* WHAT THE TASK REQUIRES
Every line with the string "pitch" should be copied from the data.
[RECORDS SHOWN — start]
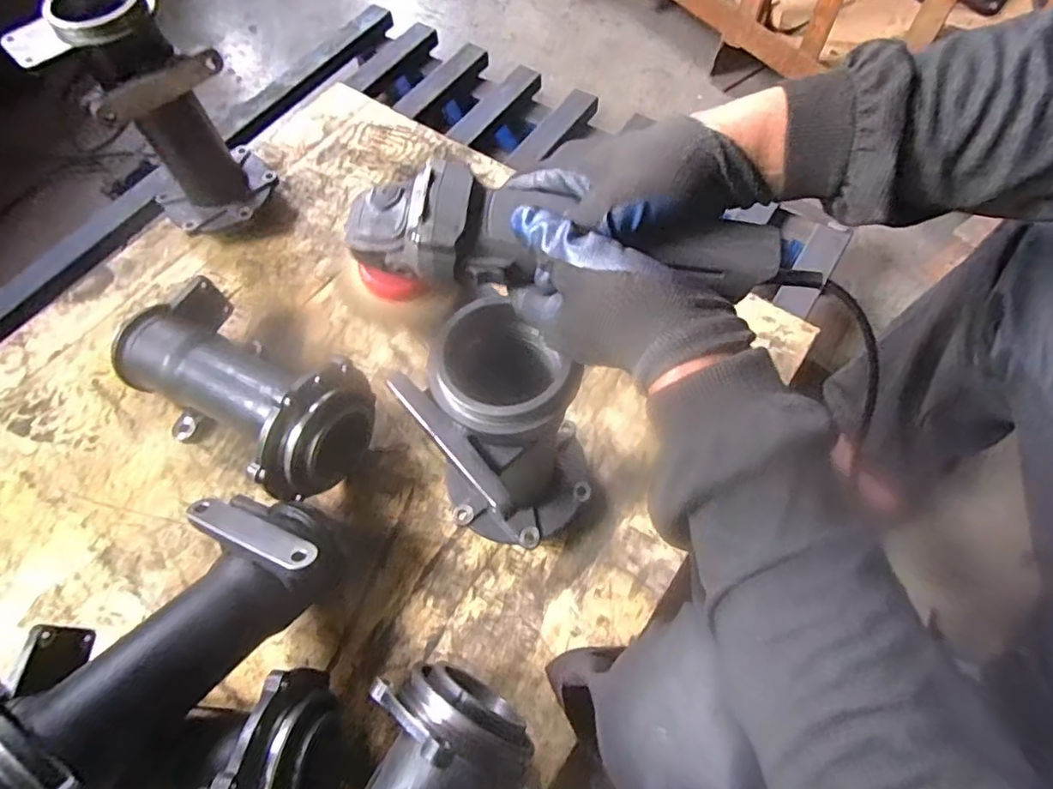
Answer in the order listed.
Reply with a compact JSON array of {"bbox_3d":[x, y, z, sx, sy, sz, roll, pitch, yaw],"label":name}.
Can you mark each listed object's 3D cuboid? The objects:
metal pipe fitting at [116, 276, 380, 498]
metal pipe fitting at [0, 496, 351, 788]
[{"bbox_3d":[-0.325,-0.005,0.656,0.291,0.158,0.150,30,68,15],"label":"metal pipe fitting"},{"bbox_3d":[-0.292,0.202,0.494,0.145,0.130,0.322,25,36,13],"label":"metal pipe fitting"}]

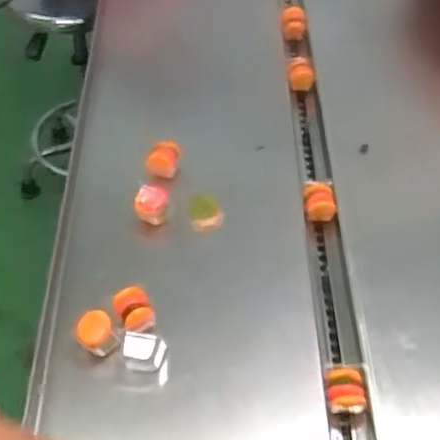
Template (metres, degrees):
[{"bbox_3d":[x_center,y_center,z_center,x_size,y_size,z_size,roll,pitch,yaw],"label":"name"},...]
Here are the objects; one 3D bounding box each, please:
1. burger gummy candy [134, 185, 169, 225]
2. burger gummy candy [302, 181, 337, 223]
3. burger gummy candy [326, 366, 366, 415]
[{"bbox_3d":[-0.065,-0.015,0.662,0.029,0.026,0.030,4,49,4],"label":"burger gummy candy"},{"bbox_3d":[0.099,-0.019,0.688,0.030,0.022,0.037,-4,49,-3],"label":"burger gummy candy"},{"bbox_3d":[0.101,0.141,0.564,0.030,0.035,0.031,-3,49,-2],"label":"burger gummy candy"}]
[RECORDS SHOWN — finish]
* WORKED SOLUTION
Reply with a compact JSON array of {"bbox_3d":[x, y, z, sx, sy, sz, roll, pitch, yaw],"label":name}.
[{"bbox_3d":[x_center,y_center,z_center,x_size,y_size,z_size,roll,pitch,yaw],"label":"name"},...]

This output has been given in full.